Kyriakos Kaziras, parrain de la 10ème édition du Printemps de la Photographie

Photographe professionnel, franco-grec, vivant en France, Kyriakos Kaziras est un spécialiste de la photographie nature (animalière, ethnographique et paysagère). Né en Grèce, Kyriakos Kaziras est, très tôt, passionné de photographie et de peinture, grâce à l’influence de ses deux grands-pères, l’un peintre et l’autre passionné de photographie.

À 16 ans, il part vivre avec ses parents à Genève où il apprend la langue française. Il partira ensuite en France où il étudie la littérature française à la Sorbonne.
Kyriakos Kaziras nous présente sa collection ‘‘White Dream’’ dans laquelle il repousse les limites de son art pour montrer l’ours sous un jour inédit, fort  et fragile à la fois. Pour finaliser son projet, il lui a fallu quatre années, cinq séjours au Spitzberg, deux semaines en Antarctique et un mois par an en Alaska sur la mer de Beaufort.

 

Pour photographier les animaux sauvages, il ne s’approche pas d’eux, ce sont les animaux qui s’approchent de lui. ‘‘Avant de faire une photo, il faut qu’il y ait un moment, un regard où on voit l’âme de l’animal qui vous regarde. c’est là qu’il faut déclencher. Ca ne se fait pas à cent mètres. Il faut beaucoup de patience’’, précise Kyriakos.
Pour transmettre un rendu particulier à ses photos, il lui faut une lumière douce, donc un ciel ouvert. Un soleil direct  marquerait les ombres trop fortement. Il aime transcrire un univers poétique, onirique et plein d’espoir pour l’avenir, en souvenir de ses premières impressions des territoires arctiques, il y a dix ans, dont l’empreinte reste très forte. Combiner la beauté de l’ours et de cet univers blanc, mais aussi transmettre la fragilité de l’ensemble malgré le sentiment de puissance que dégage le sujet

‘‘La photographie, c’est aussi un art qui me rapproche du cinéma. J’ai été inspiré par un réalisateur allemand, Edgar Reitz, et son film Helmat, avec une gestion de la lumière magnifique. Chaque plan est une photo et depuis, quand je fais un travail photo, je fais comme si c’était un film. Je m’imprègne des lieux, de l’environnement, des animaux et j’écris un story-board. Je dessine les photos que j’imagine et j’essaie de les réaliser.
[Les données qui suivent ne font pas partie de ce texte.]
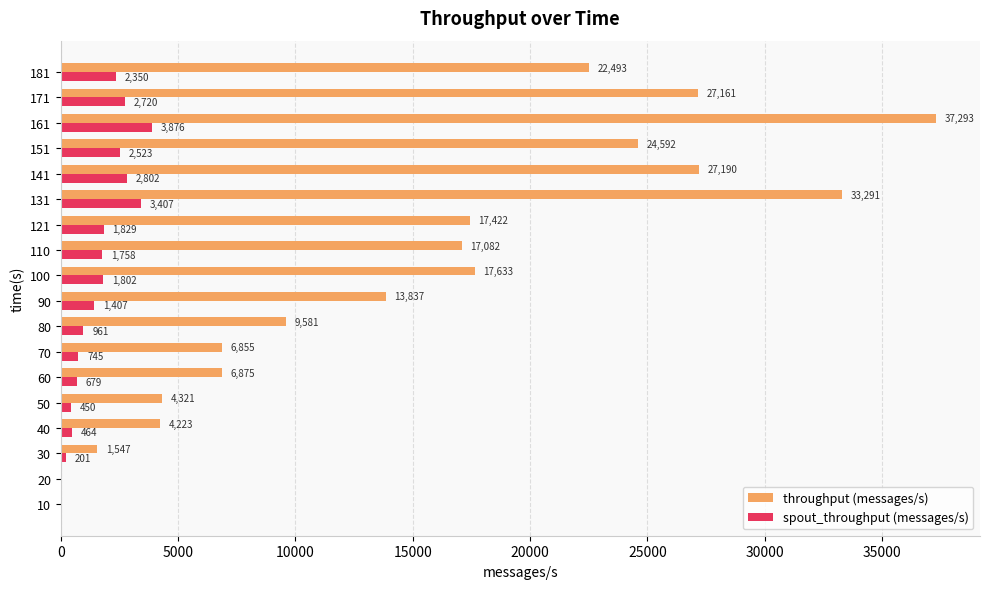

The value of spout_throughput (messages/s) at 121 is 1829. True or false?

True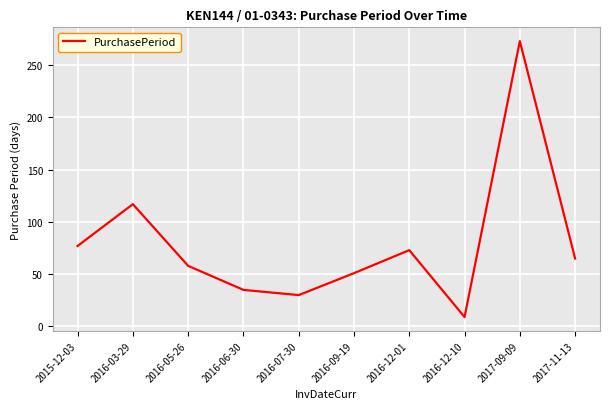

What is the change in value from 2015-12-03 to 2016-12-10?

-68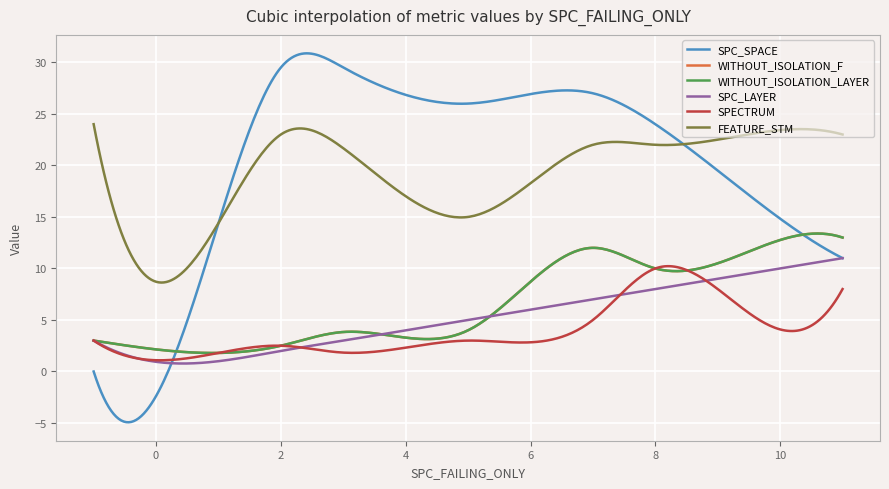

Does the chart display data point markers on the line(s)?

No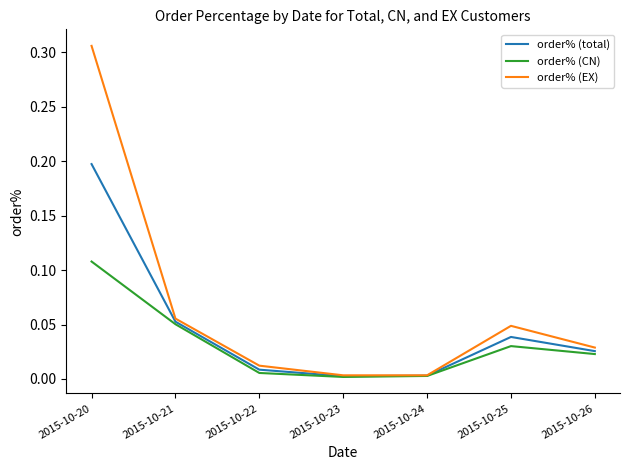

How many distinct data groups are displayed?

3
Il faut des jours, des mois, des années parfois pour une photo’’.

Kyriakos Kaziras associe ces sensations à celles procurées par la musique. "La première fois que j’ai observé des ours polaires sur la glace, la musique du concerto pour violon de Tchaïkovski a résonné en moi. J’y retrouvais la même beauté, la force et la fragilité. J’ai eu la chance de croiser la route d’un grand violoniste, Vladilir Spirakov, qui avait fait un merveilleux enregistrement de cette œuvre. Il m’a autorisé à inclure le CD avec le livre afin de partager cette émotion. Il dirige une fondation internationale qui vient en aide aux enfants orphelins  et malades à laquelle je vais m’associer en vendant des tirages dont les bénéfices seront reversés à ces œuvres." Il puise son inspiration dans les lumières, la recherche de l’émotion et les rencontres. Très influencé par la peinture, Kyriakos Kaziras a une approche très picturale de la photographie. Les appareils photo sont ses pinceaux.
Témoin privilégié de la beauté du monde, ses photographies nous font partager sa fascination de la vie sauvage, émouvante et poétique. Elles reflètent la magnificence des paysages et la splendeur de la faune animale.
Kyriakos Kaziras est le photographe de l’instant, perpétuellement à la recherche du moment où l’émotion se fera sentir. Ses clichés nous font partager une vision particulière, toujours originale des beautés du monde et de la nature.